(Collected data entries)
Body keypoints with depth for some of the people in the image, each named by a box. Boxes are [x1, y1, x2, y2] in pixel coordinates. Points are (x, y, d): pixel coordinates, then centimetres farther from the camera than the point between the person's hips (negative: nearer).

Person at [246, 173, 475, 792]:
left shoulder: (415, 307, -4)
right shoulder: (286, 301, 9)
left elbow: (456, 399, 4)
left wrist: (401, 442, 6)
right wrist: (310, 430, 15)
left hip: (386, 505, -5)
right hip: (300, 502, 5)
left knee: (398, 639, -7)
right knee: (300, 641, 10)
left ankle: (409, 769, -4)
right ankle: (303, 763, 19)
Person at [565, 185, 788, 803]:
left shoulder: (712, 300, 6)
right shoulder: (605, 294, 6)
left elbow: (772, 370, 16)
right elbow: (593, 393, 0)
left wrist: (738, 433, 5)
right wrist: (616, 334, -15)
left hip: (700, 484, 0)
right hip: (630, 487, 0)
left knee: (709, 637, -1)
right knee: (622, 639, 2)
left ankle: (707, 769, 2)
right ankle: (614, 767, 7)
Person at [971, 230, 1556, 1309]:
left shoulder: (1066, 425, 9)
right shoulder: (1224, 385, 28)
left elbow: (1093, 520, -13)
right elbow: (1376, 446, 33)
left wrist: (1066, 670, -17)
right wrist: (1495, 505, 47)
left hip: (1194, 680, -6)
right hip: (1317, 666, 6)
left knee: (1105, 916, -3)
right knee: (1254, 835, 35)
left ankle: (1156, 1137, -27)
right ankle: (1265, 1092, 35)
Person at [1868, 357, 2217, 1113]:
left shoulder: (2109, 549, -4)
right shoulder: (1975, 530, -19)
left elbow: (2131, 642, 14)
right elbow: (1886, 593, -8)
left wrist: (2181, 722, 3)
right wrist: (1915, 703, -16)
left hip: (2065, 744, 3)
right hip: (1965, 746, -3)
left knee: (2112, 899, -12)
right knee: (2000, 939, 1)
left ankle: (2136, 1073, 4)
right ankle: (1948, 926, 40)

==

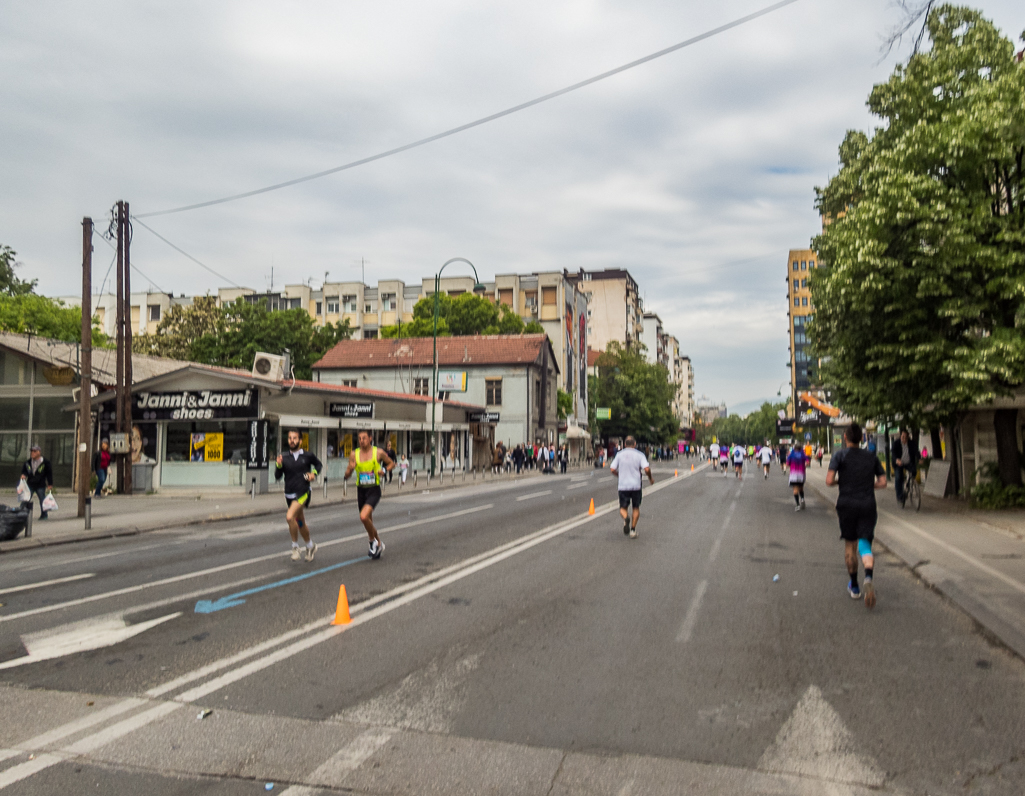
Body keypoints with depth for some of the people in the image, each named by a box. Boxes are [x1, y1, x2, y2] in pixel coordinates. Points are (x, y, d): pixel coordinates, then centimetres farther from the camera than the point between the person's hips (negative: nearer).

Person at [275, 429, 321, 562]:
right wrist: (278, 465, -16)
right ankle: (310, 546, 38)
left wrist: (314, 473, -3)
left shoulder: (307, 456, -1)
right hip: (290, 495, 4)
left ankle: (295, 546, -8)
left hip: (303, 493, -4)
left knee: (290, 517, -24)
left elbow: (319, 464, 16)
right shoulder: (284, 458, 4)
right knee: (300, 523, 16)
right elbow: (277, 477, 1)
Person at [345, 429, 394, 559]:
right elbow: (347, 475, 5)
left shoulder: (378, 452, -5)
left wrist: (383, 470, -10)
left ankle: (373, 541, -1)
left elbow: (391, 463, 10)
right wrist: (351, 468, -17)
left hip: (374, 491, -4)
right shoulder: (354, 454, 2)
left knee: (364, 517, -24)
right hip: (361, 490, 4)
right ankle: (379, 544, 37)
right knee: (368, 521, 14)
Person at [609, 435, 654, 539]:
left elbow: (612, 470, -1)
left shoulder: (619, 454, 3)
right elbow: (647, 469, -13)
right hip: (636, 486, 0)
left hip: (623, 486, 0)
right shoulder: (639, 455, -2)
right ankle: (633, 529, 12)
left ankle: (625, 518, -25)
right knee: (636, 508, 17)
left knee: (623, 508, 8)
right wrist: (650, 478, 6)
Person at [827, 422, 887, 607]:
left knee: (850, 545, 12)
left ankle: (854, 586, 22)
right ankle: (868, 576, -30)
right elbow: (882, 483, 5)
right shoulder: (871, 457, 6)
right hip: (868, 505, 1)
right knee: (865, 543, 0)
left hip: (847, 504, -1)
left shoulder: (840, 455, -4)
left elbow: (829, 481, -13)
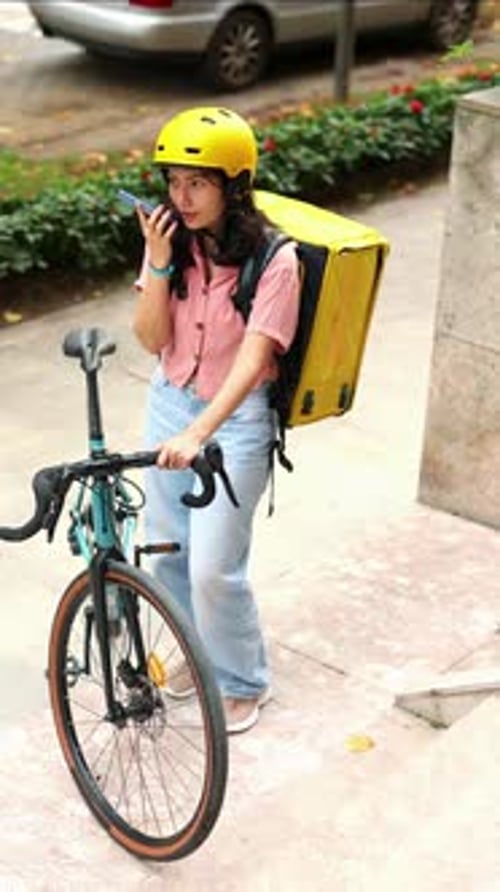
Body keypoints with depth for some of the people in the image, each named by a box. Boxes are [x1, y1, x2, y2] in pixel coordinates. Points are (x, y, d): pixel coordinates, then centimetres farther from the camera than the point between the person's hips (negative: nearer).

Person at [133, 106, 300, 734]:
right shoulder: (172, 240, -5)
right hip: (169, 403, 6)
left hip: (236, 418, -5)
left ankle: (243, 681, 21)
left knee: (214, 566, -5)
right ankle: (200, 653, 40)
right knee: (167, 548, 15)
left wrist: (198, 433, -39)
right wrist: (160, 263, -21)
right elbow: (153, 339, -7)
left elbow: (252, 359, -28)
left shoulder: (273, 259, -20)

* * *

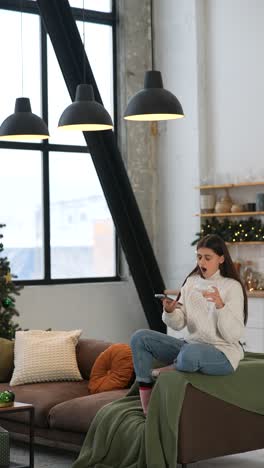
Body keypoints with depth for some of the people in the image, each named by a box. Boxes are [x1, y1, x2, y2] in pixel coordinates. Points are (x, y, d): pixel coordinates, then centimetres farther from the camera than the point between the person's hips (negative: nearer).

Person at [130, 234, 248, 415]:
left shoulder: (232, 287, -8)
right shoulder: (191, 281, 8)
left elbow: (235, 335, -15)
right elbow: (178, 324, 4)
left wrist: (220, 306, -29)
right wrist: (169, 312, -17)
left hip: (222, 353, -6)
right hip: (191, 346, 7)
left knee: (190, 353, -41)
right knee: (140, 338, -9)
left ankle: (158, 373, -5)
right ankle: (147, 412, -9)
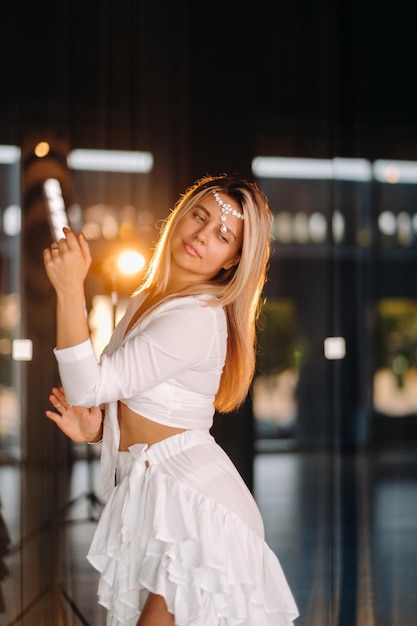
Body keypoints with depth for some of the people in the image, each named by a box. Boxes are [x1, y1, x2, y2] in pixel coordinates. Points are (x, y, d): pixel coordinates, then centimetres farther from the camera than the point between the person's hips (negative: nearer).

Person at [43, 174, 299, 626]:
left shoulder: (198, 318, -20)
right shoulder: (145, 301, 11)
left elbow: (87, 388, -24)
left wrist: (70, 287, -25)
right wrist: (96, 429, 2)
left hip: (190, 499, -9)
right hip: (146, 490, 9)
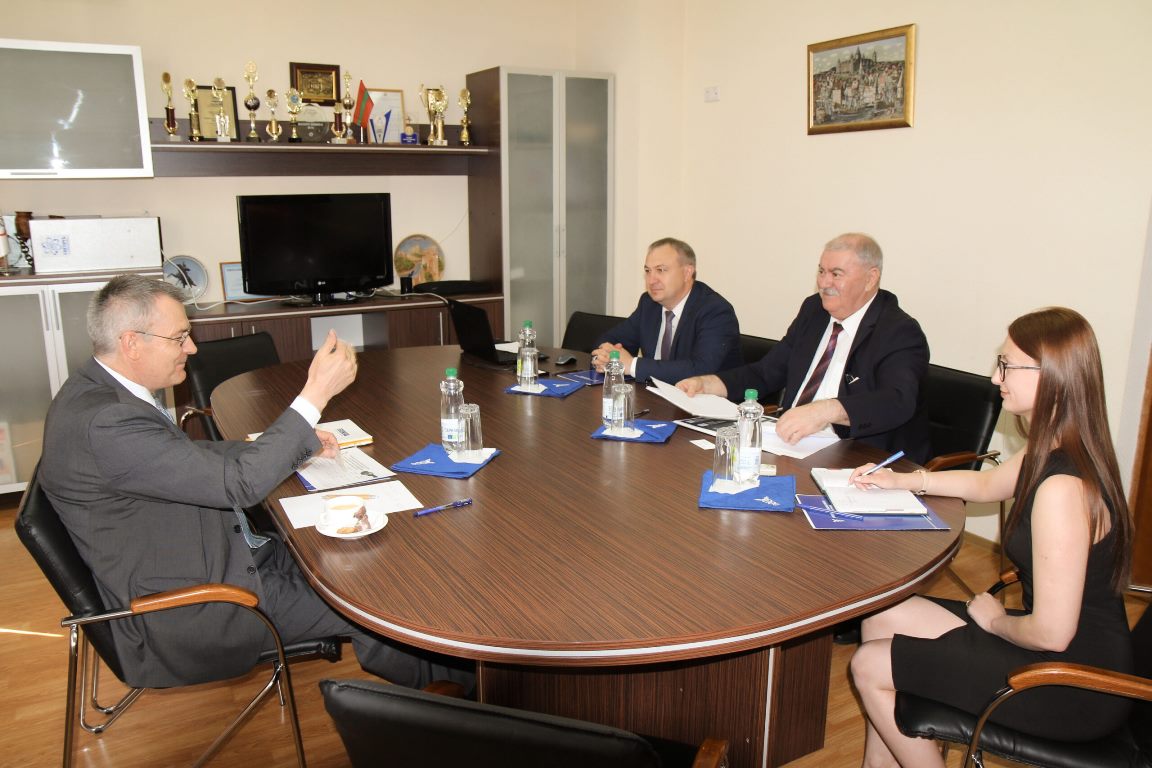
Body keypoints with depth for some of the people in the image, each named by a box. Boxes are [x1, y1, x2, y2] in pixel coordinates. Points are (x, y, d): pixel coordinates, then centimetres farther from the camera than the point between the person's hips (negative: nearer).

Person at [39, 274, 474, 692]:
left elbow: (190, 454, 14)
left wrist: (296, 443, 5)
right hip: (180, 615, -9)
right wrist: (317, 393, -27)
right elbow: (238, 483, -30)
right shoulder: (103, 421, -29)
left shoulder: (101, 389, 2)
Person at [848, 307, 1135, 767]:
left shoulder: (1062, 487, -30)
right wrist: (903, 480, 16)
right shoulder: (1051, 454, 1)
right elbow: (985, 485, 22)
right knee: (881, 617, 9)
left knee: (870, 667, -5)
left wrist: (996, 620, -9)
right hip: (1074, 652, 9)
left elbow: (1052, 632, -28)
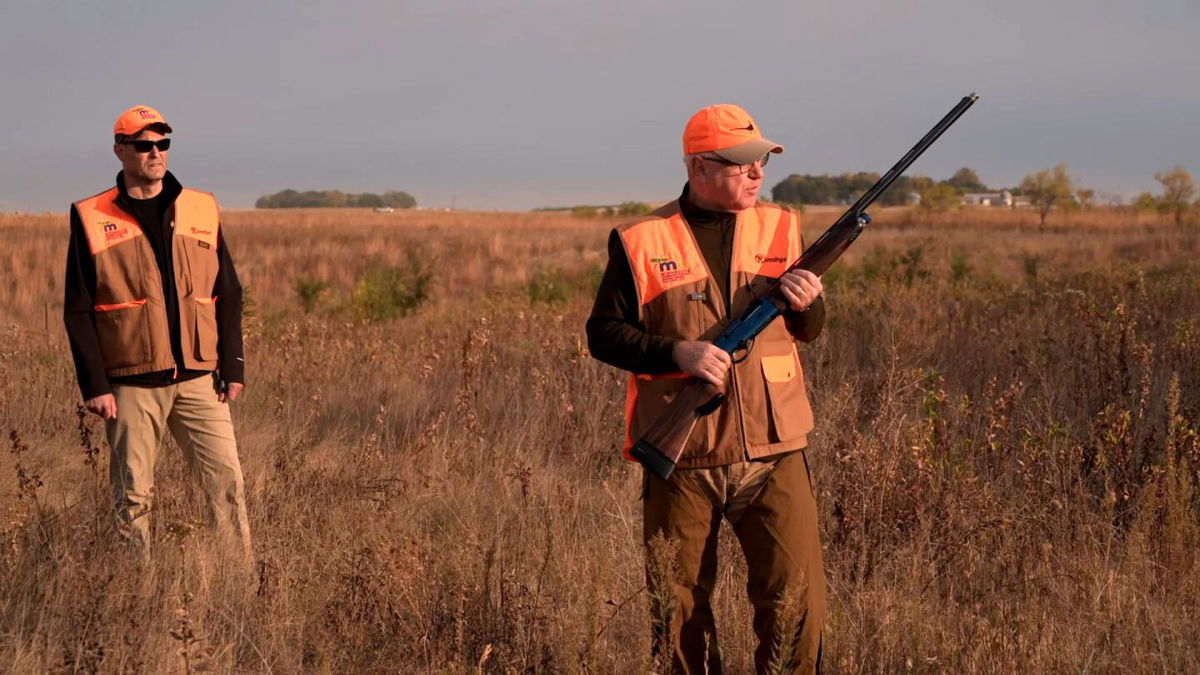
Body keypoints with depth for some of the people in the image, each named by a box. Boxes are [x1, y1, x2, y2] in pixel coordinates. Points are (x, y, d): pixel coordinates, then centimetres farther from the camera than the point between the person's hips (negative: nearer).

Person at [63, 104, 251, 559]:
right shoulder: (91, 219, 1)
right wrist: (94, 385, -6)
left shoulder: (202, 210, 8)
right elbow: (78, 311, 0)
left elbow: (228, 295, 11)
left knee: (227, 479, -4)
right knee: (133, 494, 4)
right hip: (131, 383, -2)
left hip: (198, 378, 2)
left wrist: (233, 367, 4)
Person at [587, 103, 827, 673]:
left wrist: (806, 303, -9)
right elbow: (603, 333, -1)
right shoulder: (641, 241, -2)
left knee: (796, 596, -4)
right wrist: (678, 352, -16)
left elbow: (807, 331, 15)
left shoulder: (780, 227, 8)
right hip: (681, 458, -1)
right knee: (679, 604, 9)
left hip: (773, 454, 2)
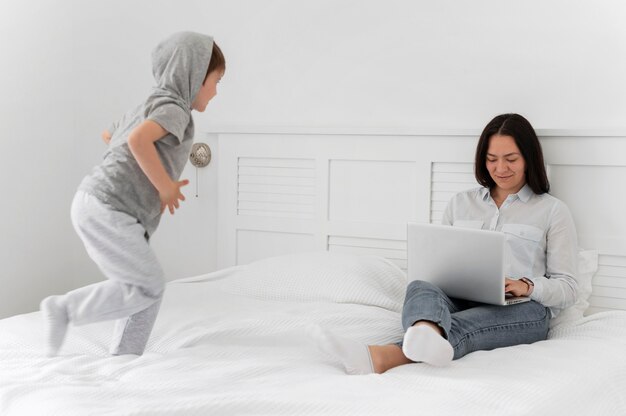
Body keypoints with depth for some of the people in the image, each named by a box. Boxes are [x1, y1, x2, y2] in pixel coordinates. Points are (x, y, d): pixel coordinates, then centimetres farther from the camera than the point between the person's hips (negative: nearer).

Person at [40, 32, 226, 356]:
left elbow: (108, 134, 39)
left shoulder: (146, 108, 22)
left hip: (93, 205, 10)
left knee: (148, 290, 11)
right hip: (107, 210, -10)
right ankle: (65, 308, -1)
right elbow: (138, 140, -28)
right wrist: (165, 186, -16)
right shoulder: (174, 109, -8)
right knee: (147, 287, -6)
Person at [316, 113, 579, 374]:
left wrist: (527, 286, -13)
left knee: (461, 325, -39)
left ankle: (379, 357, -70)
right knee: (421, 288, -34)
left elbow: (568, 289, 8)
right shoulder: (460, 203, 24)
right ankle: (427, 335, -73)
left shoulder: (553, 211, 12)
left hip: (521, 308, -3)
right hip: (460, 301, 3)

**DESCRIPTION OF THE TASK:** Write out again every line in the stretch above, from the line containing "left shoulder: (202, 210, 8)" through the line containing "right hip: (460, 301, 3)". Raise each number in the body keypoint points (the x, y and depth values) by 95, change nothing else, and leave out the pictures.

**YOUR SOLUTION:**
left shoulder: (297, 305, 103)
right elbow: (173, 406, 95)
left elbow: (323, 390, 106)
left knee: (322, 574, 91)
right knee: (228, 589, 99)
right hip: (226, 478, 93)
left hip: (293, 473, 97)
left wrist: (328, 462, 99)
Person at [587, 103, 827, 673]:
left wrist: (901, 398, 86)
right elbow: (698, 428, 94)
right shoulder: (736, 336, 93)
left knee: (891, 691, 91)
right wrist: (773, 447, 79)
left elbow: (902, 426, 110)
left shoulder: (875, 322, 103)
right hip: (776, 553, 94)
right knee: (774, 699, 104)
left hip: (868, 549, 97)
Body keypoints with depth for some of the people in the image, each named by a box. Boxes are [x1, y1, x2, y2] in pixel coordinates. Points are (x, y, d): pixel coordinates, then centimetres farther from the camera than the point between the person's hips (negative: nearer).

Person at [40, 32, 226, 356]:
left elbow: (203, 229, 134)
left shoulder: (241, 203, 117)
left hip: (188, 300, 105)
left knee: (243, 385, 106)
right hip: (202, 305, 85)
right ankle: (160, 403, 94)
right elbow: (233, 235, 67)
right wrist: (260, 281, 79)
right shoulder: (269, 204, 87)
right knee: (242, 382, 89)
Person at [316, 113, 579, 374]:
left wrist: (622, 381, 82)
left knee: (556, 420, 56)
left ankle: (474, 452, 25)
right knee: (516, 383, 61)
left elbow: (663, 384, 103)
right shoulder: (555, 298, 119)
right ankle: (522, 430, 22)
left shoulder: (648, 306, 107)
left hip: (616, 403, 92)
right hip: (555, 396, 98)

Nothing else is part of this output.